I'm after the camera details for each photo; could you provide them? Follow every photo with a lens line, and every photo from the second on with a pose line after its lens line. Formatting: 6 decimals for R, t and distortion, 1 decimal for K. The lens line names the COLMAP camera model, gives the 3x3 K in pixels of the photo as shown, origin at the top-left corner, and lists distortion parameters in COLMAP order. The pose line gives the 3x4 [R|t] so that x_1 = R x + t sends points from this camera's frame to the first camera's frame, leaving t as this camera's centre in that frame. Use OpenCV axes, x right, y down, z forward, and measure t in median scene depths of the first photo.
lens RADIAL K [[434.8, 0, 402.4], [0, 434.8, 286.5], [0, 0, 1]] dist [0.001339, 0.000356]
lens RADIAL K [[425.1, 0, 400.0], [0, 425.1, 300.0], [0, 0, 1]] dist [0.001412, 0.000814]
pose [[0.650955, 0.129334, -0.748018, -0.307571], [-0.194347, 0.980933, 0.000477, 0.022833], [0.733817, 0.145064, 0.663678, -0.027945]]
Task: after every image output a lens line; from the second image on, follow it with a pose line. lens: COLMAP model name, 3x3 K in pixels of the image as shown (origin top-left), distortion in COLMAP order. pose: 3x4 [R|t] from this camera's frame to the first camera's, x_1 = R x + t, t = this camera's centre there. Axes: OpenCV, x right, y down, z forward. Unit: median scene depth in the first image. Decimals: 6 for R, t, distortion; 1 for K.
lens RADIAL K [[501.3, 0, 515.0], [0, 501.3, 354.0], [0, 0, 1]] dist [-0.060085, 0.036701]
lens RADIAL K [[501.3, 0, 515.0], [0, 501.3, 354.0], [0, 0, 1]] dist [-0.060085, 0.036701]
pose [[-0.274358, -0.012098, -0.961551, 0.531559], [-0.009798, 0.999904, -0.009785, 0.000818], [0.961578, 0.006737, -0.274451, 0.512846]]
=======
| PROBLEM DETAILS |
Output the entries above word for word.

| SOLUTION FOR THIS EXERCISE |
I'm after the camera details for each photo; could you provide them? Follow every photo with a lens line, and every photo from the second on with a pose line after its lens line. Formatting: 6 decimals for R, t and distortion, 1 decimal for K. The lens line names the COLMAP camera model, gives the 3x3 K in pixels of the photo as shown, origin at the top-left corner, and lists distortion parameters in COLMAP order. The pose line gives the 3x4 [R|t] so that x_1 = R x + t sends points from this camera's frame to the first camera's frame, leaving t as this camera's centre in that frame. Use OpenCV axes, x right, y down, z forward, and measure t in median scene depths of the first photo.
lens RADIAL K [[434.8, 0, 402.4], [0, 434.8, 286.5], [0, 0, 1]] dist [0.001339, 0.000356]
lens RADIAL K [[425.1, 0, 400.0], [0, 425.1, 300.0], [0, 0, 1]] dist [0.001412, 0.000814]
pose [[0.650955, 0.129334, -0.748018, -0.307571], [-0.194347, 0.980933, 0.000477, 0.022833], [0.733817, 0.145064, 0.663678, -0.027945]]
Task: after every image output a lens line; from the second image on, follow it with a pose line. lens: COLMAP model name, 3x3 K in pixels of the image as shown (origin top-left), distortion in COLMAP order. pose: 3x4 [R|t] from this camera's frame to the first camera's, x_1 = R x + t, t = this camera's centre there. Axes: OpenCV, x right, y down, z forward. Unit: median scene depth in the first image. Decimals: 6 for R, t, distortion; 1 for K.
lens RADIAL K [[501.3, 0, 515.0], [0, 501.3, 354.0], [0, 0, 1]] dist [-0.060085, 0.036701]
lens RADIAL K [[501.3, 0, 515.0], [0, 501.3, 354.0], [0, 0, 1]] dist [-0.060085, 0.036701]
pose [[-0.274358, -0.012098, -0.961551, 0.531559], [-0.009798, 0.999904, -0.009785, 0.000818], [0.961578, 0.006737, -0.274451, 0.512846]]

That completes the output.